Collect all lines below with the string "tail".

[Dataset entries]
= = =

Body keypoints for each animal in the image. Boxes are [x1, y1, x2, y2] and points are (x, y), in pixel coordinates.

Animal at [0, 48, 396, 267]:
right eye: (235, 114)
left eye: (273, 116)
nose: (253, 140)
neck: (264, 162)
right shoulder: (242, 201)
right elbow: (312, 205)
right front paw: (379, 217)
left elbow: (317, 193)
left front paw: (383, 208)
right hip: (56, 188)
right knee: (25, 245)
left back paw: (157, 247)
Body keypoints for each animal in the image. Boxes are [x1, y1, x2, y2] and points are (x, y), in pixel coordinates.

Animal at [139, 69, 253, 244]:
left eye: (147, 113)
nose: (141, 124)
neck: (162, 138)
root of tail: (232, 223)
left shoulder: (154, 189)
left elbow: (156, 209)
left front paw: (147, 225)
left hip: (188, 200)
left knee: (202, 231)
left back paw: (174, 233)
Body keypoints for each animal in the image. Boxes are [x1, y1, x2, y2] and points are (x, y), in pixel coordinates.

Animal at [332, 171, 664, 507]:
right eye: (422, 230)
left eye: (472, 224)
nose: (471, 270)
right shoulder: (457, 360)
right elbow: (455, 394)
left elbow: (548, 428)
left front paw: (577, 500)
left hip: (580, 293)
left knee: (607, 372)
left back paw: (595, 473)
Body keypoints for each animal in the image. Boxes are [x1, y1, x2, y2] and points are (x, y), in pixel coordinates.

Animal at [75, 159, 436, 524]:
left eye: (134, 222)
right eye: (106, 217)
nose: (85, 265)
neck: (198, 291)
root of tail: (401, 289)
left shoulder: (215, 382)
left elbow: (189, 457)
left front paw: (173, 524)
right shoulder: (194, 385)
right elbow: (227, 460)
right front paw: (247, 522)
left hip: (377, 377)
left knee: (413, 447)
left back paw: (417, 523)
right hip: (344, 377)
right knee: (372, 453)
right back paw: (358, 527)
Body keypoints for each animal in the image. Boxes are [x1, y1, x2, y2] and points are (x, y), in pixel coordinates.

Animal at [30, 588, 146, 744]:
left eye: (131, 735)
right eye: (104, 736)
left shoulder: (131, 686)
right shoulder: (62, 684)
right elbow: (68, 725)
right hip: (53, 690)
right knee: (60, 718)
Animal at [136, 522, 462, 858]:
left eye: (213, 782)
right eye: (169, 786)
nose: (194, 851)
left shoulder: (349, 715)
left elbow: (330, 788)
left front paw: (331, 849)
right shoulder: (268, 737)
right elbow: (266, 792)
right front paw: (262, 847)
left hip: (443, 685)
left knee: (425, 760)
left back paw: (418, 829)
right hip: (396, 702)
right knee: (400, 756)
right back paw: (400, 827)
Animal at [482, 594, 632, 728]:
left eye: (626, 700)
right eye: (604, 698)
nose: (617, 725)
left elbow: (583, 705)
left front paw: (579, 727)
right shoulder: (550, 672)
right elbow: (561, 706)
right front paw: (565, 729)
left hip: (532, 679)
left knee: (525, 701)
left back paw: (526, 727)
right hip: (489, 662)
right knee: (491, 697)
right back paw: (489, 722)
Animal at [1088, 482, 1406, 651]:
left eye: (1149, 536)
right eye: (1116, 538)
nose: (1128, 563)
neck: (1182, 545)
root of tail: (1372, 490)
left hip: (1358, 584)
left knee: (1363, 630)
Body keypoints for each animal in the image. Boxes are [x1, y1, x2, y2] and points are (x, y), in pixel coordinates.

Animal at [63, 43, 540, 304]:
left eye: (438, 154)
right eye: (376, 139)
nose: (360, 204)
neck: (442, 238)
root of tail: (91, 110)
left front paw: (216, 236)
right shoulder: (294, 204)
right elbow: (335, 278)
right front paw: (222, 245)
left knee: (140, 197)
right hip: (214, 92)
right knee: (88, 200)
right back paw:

= = =

**EXPECTED ANSWER**
root of tail: (232, 223)
root of tail: (401, 289)
root of tail: (1372, 490)
root of tail: (91, 110)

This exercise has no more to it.